A few examples show that blacks were indeed the big gainers in New York. The issue of full employment is the highest priority of both the caucus of black Democrats and the party. Both positions call for a Marshall plan for the cities and direct federal subsidies for lower-income housing. The National Health Care plan endorsed by the Democrats includes most of the specifics of the black delegates caucus's agenda including comprehensive coverage with special mention of mental health and employer-employee payroll tax finances. There is strong support for affirmative action and the platform calls for the declaration of Martin Luther King Jr.'s birthday as a national holiday.
Perhaps most interestingly, the platform specifically calls for the end to the relaxation of the arms embargo against South Africa and prohibits the granting of U.S. tax credits for companies doing business in Namibia and paying taxes to South Africa. And it calls for the repeal of the Byrd Amendment which permits the importation of Rhodesian chrome. I asked Rep. Shirley Chisholm if she believes that Jimmy Carter would live up to the party platform principles on Africa. She said she believes he very clearly embraces these principles, and that no president has ever done as much as Jimmy Carter will do for blacks in Africa. She was thoroughly Carterized.
Not all women were as satisfied. The women in the National Organization for Women caucus said they are unhappy with Carter and the Democratic party.

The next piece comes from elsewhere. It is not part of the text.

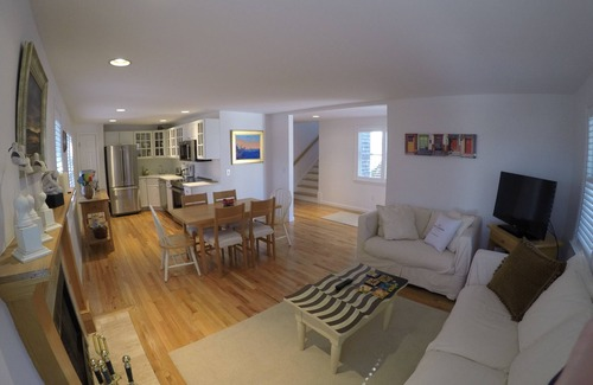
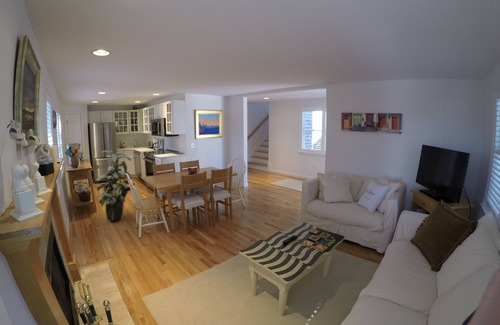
+ indoor plant [93,149,136,222]
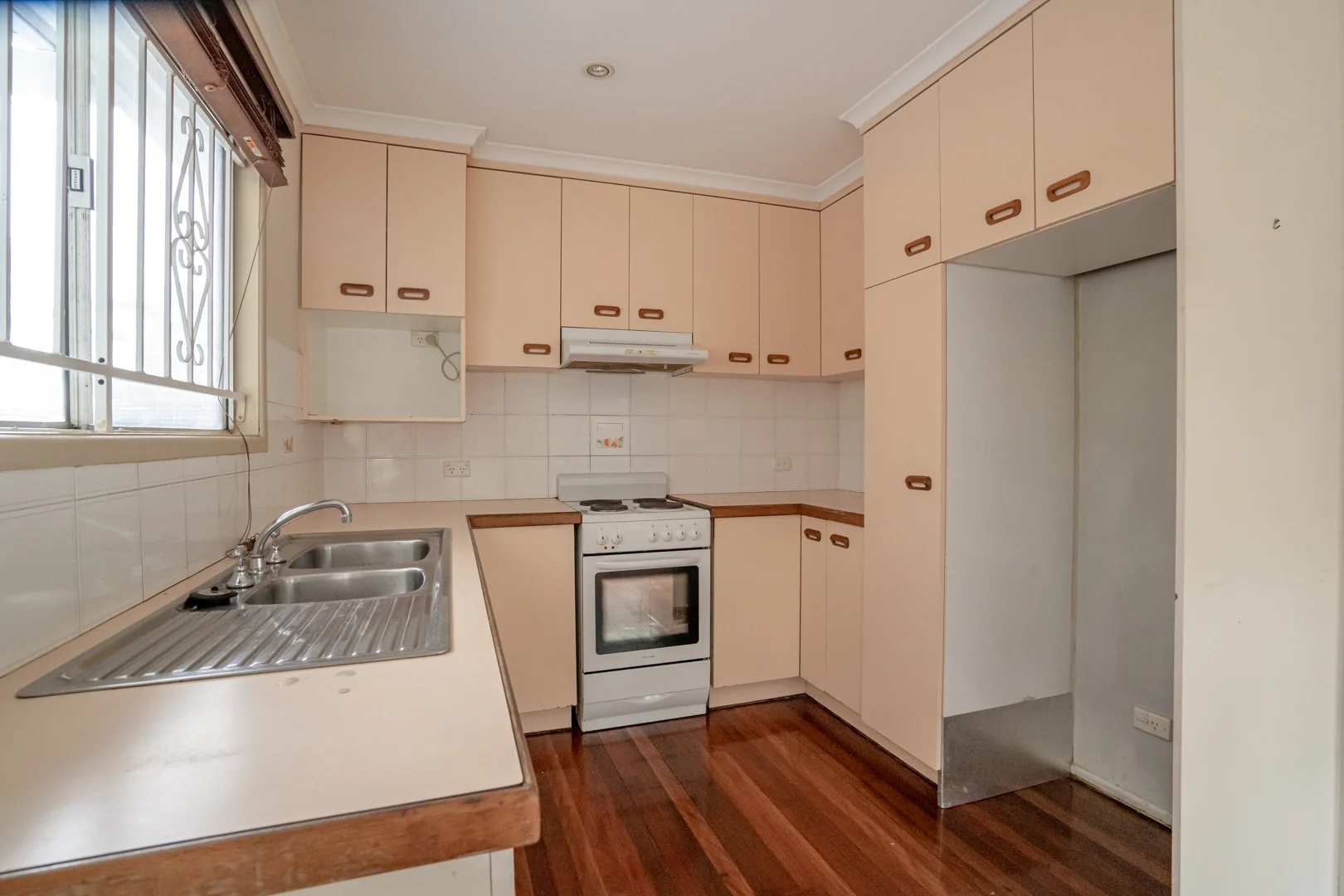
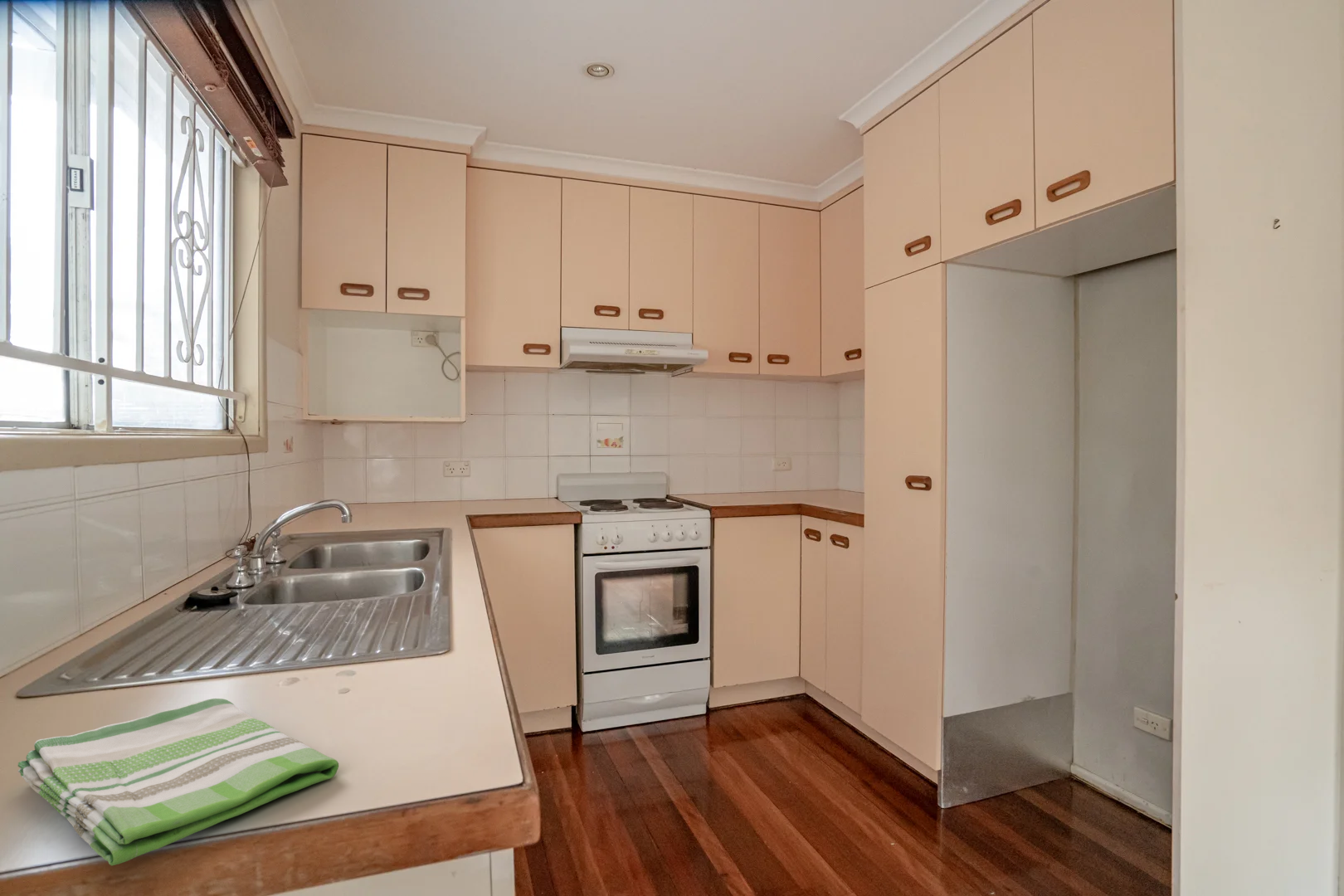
+ dish towel [17,698,339,866]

The women in the NOW caucus said they were dissatisfied that the full-employment plank of the platform failed to speak specifically about the problems of women. They also disliked the compromise for future conventions that encouraged delegations to promote and not require that 50 per cent of the delegates be women.
Rep. Elizabeth Holtzman '62 from New York, however, disagreed with women who objected to the platform. She cited ample provision for day care centers in the platform, and didn't feel in general that women's issues were left out. She said she believes that it really doesn't matter how you state that you want delegations to act affirmatively. the most important consideration, she said, is the people administering the rules. "Even the clearest law won't be fully upheld," she snorted, if the people in charge of making affirmative action happen are prejudiced against women.
Albert Friedman, a Hasidic delegate from New York, said he speaks for some at the convention when he says that talk of requiring a certain percentage of women smacks of a quota system. He is opposed to quotas in any form, he adds.
Whatever the consequences of the promote vs. require debate, John Kenneth Galbraith, professor Emeritus, said he believes that women and young people have made permanent inroads in the party structure because of a series of campaign reforms. The primary system in particular, he said, has done away with many professional politicians, because the system encourages candidates to commit themselves early, something they don't like to do. He said he would be surprised if many people at the convention were here for the first time. "There is a very low proportion of professionals here," he said. "There is no better way to open the convention to youths than the primary system, which is something that The Harvard Crimson approves of."